_Input records_
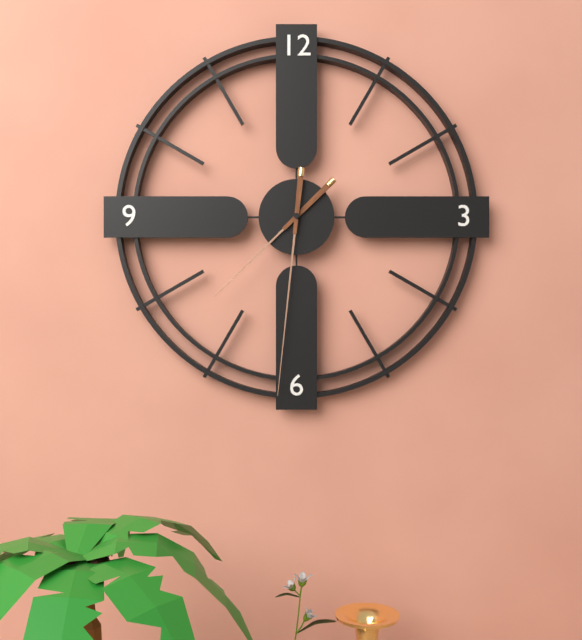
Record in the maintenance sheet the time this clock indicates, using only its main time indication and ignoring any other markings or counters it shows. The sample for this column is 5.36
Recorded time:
7.31
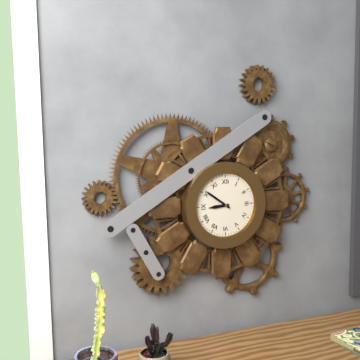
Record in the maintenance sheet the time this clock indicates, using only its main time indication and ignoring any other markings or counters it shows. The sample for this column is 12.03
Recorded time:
8.51
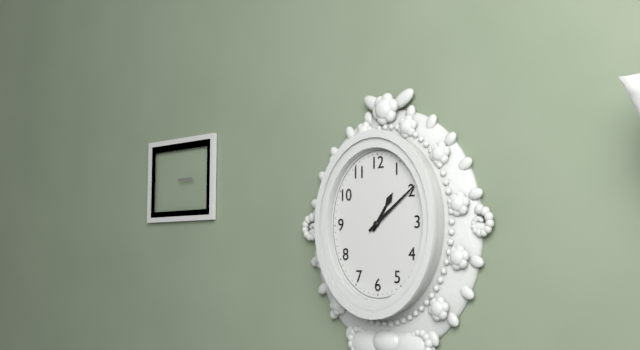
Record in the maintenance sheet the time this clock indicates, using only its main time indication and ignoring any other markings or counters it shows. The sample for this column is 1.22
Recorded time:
1.09
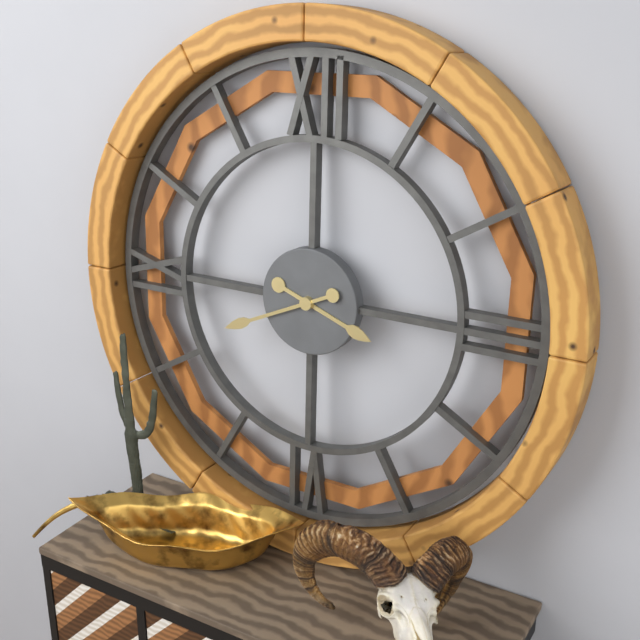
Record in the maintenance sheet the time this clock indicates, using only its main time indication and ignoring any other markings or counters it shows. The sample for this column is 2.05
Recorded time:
3.41
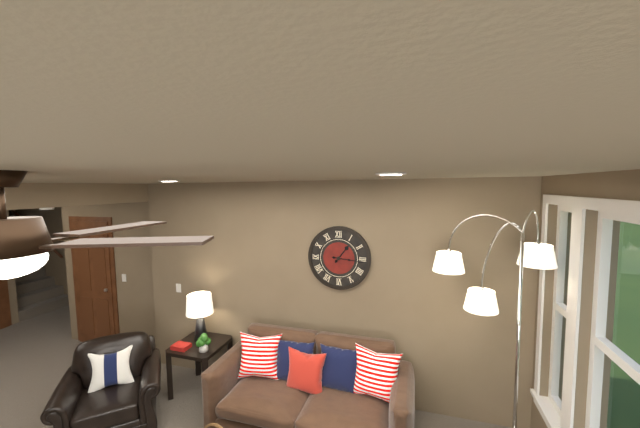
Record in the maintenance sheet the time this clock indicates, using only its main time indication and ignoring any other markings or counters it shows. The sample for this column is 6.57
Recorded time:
1.16
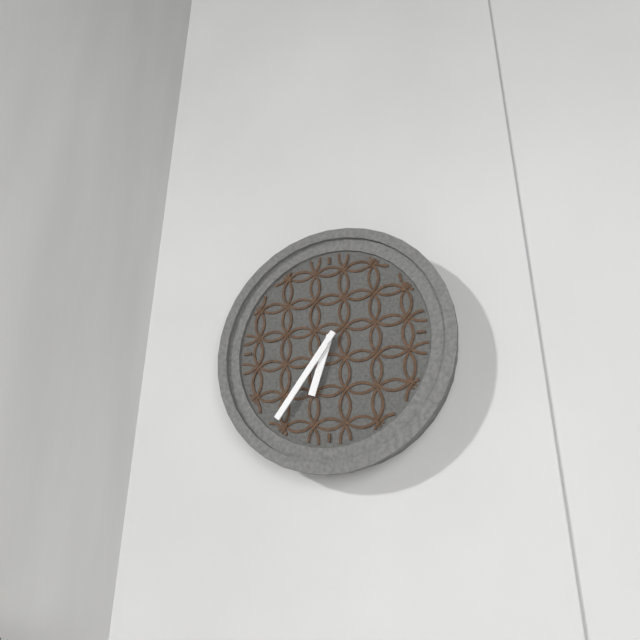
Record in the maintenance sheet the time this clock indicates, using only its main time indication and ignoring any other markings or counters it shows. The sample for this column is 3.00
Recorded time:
6.36
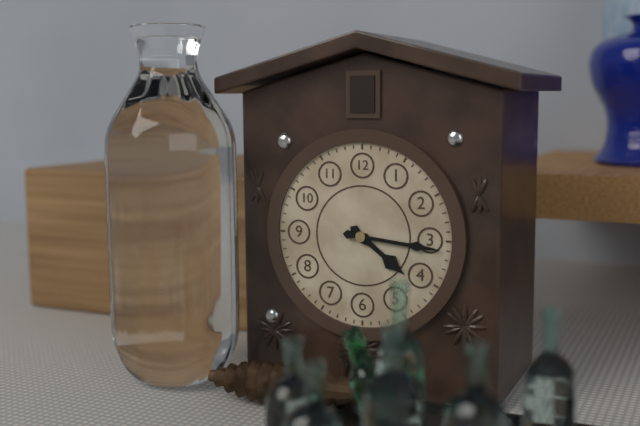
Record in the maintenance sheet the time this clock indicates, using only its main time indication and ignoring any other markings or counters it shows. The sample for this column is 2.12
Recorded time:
4.16
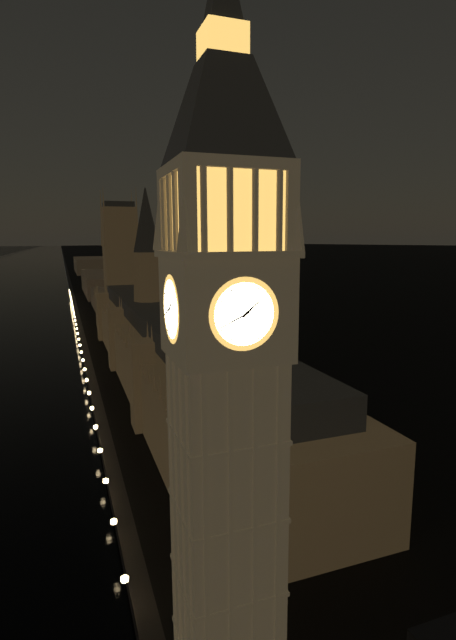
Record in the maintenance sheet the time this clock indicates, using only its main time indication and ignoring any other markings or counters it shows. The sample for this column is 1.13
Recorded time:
1.41
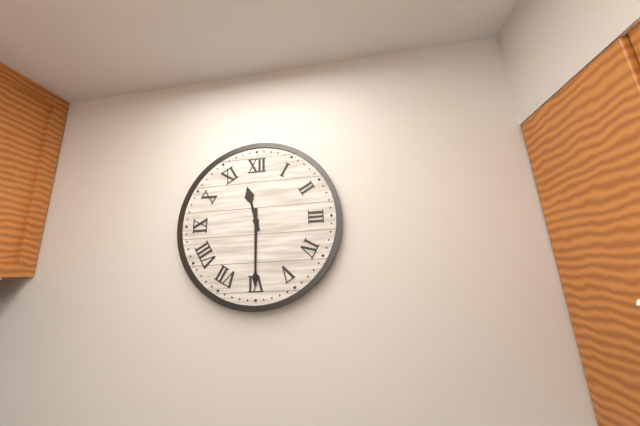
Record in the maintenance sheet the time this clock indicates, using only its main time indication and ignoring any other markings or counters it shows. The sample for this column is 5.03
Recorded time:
11.30
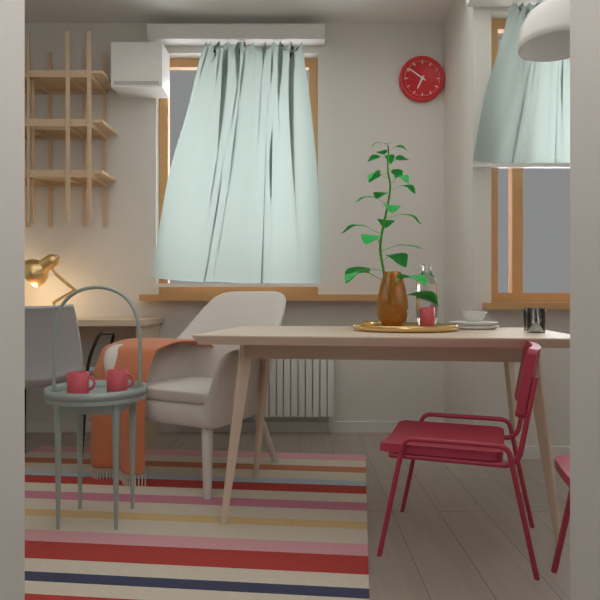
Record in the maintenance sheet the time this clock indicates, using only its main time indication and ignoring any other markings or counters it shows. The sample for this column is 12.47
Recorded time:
6.51
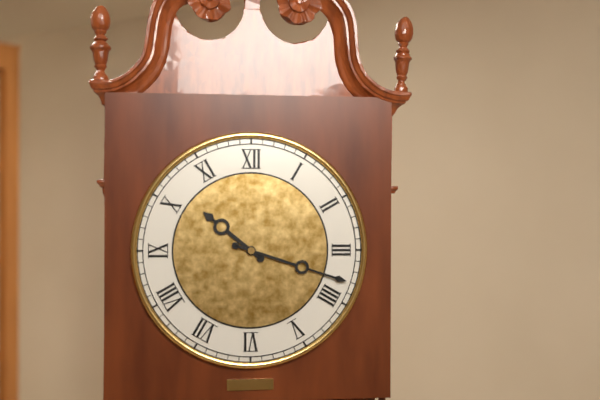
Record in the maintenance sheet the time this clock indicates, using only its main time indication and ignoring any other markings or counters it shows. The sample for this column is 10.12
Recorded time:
10.18
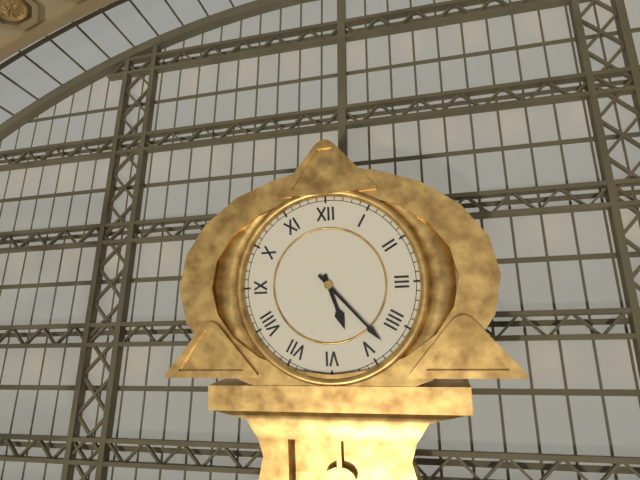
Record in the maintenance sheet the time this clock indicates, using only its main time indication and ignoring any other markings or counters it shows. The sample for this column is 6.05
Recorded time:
5.23
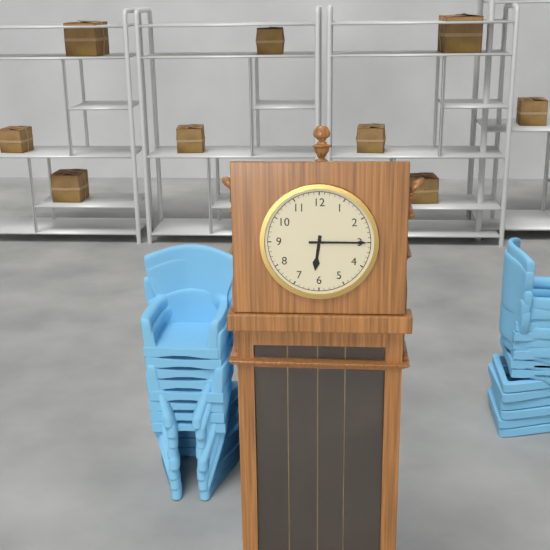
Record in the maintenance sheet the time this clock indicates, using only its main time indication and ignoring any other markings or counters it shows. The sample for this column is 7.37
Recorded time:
6.15
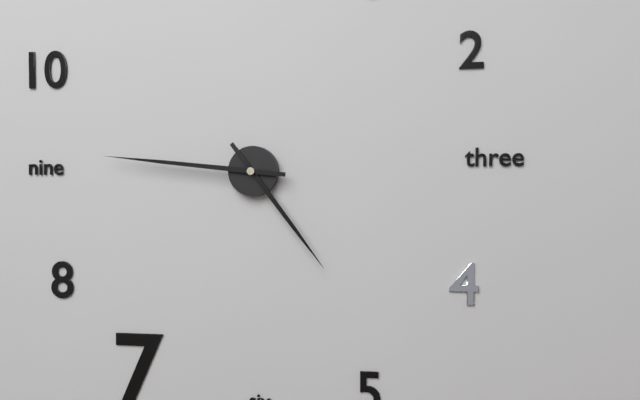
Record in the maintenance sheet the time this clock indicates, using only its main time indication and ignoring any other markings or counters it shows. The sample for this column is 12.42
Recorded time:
4.46
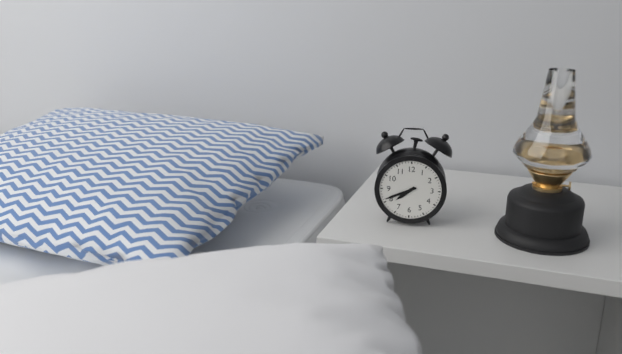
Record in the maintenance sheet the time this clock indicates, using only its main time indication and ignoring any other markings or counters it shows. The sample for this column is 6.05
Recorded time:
7.41
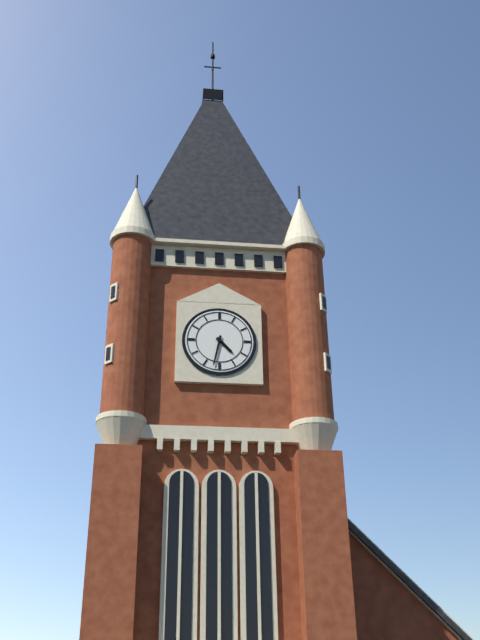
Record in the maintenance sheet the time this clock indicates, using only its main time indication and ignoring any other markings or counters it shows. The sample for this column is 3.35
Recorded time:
4.32
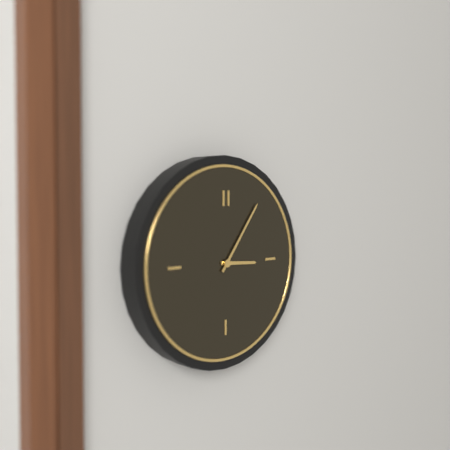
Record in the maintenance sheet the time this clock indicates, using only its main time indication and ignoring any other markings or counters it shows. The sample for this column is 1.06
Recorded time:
3.06
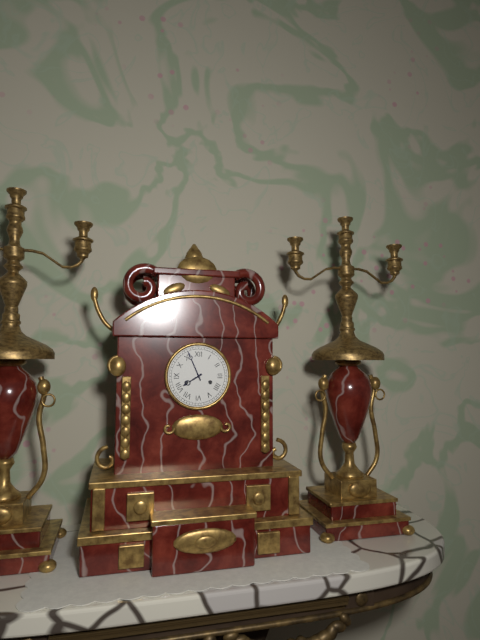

_Problem to solve_
Rewrite the rows above, replacing "maintenance sheet" with "service log" and leaving everything else as it is. Leave the pictures out of your output.

_Problem solution_
Record in the service log the time this clock indicates, using only its main time indication and ignoring any other markings or counters it shows. The sample for this column is 5.36
Recorded time:
7.31
Record in the service log the time this clock indicates, using only its main time indication and ignoring any other markings or counters it shows. The sample for this column is 12.03
Recorded time:
8.51
Record in the service log the time this clock indicates, using only its main time indication and ignoring any other markings or counters it shows. The sample for this column is 1.22
Recorded time:
1.09
Record in the service log the time this clock indicates, using only its main time indication and ignoring any other markings or counters it shows. The sample for this column is 2.05
Recorded time:
3.41
Record in the service log the time this clock indicates, using only its main time indication and ignoring any other markings or counters it shows. The sample for this column is 6.57
Recorded time:
1.16
Record in the service log the time this clock indicates, using only its main time indication and ignoring any other markings or counters it shows. The sample for this column is 3.00
Recorded time:
6.36
Record in the service log the time this clock indicates, using only its main time indication and ignoring any other markings or counters it shows. The sample for this column is 2.12
Recorded time:
4.16
Record in the service log the time this clock indicates, using only its main time indication and ignoring any other markings or counters it shows. The sample for this column is 1.13
Recorded time:
1.41
Record in the service log the time this clock indicates, using only its main time indication and ignoring any other markings or counters it shows. The sample for this column is 5.03
Recorded time:
11.30
Record in the service log the time this clock indicates, using only its main time indication and ignoring any other markings or counters it shows. The sample for this column is 12.47
Recorded time:
6.51
Record in the service log the time this clock indicates, using only its main time indication and ignoring any other markings or counters it shows. The sample for this column is 10.12
Recorded time:
10.18
Record in the service log the time this clock indicates, using only its main time indication and ignoring any other markings or counters it shows. The sample for this column is 6.05
Recorded time:
5.23
Record in the service log the time this clock indicates, using only its main time indication and ignoring any other markings or counters it shows. The sample for this column is 7.37
Recorded time:
6.15
Record in the service log the time this clock indicates, using only its main time indication and ignoring any other markings or counters it shows. The sample for this column is 12.42
Recorded time:
4.46
Record in the service log the time this clock indicates, using only its main time indication and ignoring any other markings or counters it shows. The sample for this column is 6.05
Recorded time:
7.41
Record in the service log the time this clock indicates, using only its main time indication and ignoring any other markings or counters it shows. The sample for this column is 3.35
Recorded time:
4.32
Record in the service log the time this clock indicates, using only its main time indication and ignoring any other markings or counters it shows. The sample for this column is 1.06
Recorded time:
3.06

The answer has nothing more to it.